Lugar de criança é na cozinha

 

        A velha máxima de que a cozinha não é lugar de crianças vem sendo contestada mundo afora. Nas escolas, em programas de TV e em cursos de gastronomia, a presença de minichefs é cada vez mais assídua. Supervisionados por profissionais ou familiares, os cozinheiros mirins podem aprender mais sobre os alimentos e conquistar a autonomia necessária para fazerem escolhas mais saudáveis em termos de nutrição.

 

Na televisão, programas como Tem criança na cozinha (Gloob), Que marravilha! Chefinhos (GNT) e MasterChef Junior (Band) estimulam a troca de receitas entre crianças. Às vezes, os pratos são tão bons que os adultos tiram uma casquinha. Nos Estados Unidos, a primeira-dama Michelle Obama serve as melhores receitas infantis, disputadas num concurso para estimular hábitos saudáveis à mesa, no evento que ela batizou de Jantar de Estado com Crianças.

 

        “A geração que hoje tem filhos pequenos não aprendeu a cozinhar em casa e não tem como ensinar”, observa Eliseu Carlos Gomes, coordenador acadêmico do Instituto de Gastronomia das Américas (IGA) no Rio de Janeiro. Considerada a maior escola de culinária do mundo, com 115 unidades em 33 países, a instituição tem um curso regular para crianças com duração de oito meses. Atualmente, dos cerca de 1.200 alunos das quatro filiais fluminenses, cem são cozinheirinhos. Eles são divididos em dois níveis de acordo com a faixa etária. Cada segmento desenvolve habilidades culinárias e receitas específicas, sempre sob supervisão de professores e monitores. Como ressalta Eliseu Gomes, “a cozinha não é um lugar seguro para crianças ficarem sozinhas”.

 

A intimidade com a culinária ajuda também a interpretar receitas, permitindo a substituição de ingredientes em prol de combinações mais saudáveis e medições sem balança, o que favorece a noção de porções: “As crianças ficam muito orgulhosas ao perceberem que conseguem fazer algo que seus pais não fazem. Em geral, quem traz para as aulas são as avós”. Embora sejamos uma escola de formação para adultos, percebemos a importância de ensinar noções básicas às crianças. O que a gente quer é que elas se virem na cozinha.

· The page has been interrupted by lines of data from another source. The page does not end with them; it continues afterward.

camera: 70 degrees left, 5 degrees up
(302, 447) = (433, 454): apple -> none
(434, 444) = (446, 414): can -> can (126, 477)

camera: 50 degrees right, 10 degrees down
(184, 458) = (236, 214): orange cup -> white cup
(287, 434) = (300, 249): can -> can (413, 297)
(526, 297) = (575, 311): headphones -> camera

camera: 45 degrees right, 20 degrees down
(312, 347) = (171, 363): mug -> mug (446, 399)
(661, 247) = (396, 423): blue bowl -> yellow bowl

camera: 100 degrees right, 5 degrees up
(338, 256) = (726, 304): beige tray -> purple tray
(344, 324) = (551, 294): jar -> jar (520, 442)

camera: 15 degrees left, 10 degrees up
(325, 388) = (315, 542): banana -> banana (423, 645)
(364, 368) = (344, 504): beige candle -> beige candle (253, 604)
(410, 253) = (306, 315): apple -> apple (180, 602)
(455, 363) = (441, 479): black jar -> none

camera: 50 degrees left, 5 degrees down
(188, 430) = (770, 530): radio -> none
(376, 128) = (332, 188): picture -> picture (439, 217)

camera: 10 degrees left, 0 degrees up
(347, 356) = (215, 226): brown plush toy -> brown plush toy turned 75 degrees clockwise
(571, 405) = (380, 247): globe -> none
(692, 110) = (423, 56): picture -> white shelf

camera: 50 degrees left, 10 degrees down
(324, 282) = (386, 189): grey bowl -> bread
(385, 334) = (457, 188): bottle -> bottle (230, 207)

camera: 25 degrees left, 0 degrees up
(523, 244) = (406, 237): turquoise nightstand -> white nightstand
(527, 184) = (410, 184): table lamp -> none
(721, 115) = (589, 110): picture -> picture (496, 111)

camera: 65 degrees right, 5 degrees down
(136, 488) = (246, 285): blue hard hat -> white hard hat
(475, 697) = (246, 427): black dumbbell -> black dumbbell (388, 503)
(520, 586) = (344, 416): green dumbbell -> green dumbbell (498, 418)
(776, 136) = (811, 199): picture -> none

Não dependam de um pacote de ‘porcaritos’ para fazer um lanche”, explica o coordenador, fazendo um trocadilho com o nome dos salgadinhos industrializados. 

 

 

 Veja a seguir as dicas culinárias para cada faixa etária

 

De 3 a 7 anos: Nessa idade, as crianças podem ajudar a preparar saladas, rasgando folhas com as mãos e montando as combinações. Elas podem ser estimuladas a descascar frutas que dispensem o uso de utensílios como bananas e tangerinas. Outras atividades que elas adoram é botar a mão na massa, misturando ingredientes para biscoitos, pães e pizzas. Confeitar doces e bolos também é a maior diversão!

 

De 8 a 11 anos: Com a coordenação motora um pouco mais desenvolvida, as crianças podem preparar receitas mais elaboradas como empadinhas, empadões, pastéis e pizzas, que incluem o preparo da massa e do recheio. Nesses casos, a orientação é usar raladores no lugar das facas.  Para cortar ingredientes macios, como queijos, facas pequenas e de plástico dão conta do recado sem oferecer riscos de acidentes. O trabalho das crianças só vai até a montagem no tabuleiro. Perto do forno, onde as receitas serão assadas, só chegam os adultos.

 

De 12 a 15 anos: Com mais altura e destreza, os adolescentes já podem manipular alguns utensílios de corte. Prefira sempre facas pequenas e pouco amoladas. Aos poucos, os professores ensinam algumas técnicas simples. No fogão, é possível fazer refogados rápidos que dispensam grandes quantidades de líquidos. Esse é um bom momento para os monitores ensinarem cuidados como manter sempre o cabo das panelas virado para dentro.  Sanduíches e lanches ligeiros são as receitas preferidas.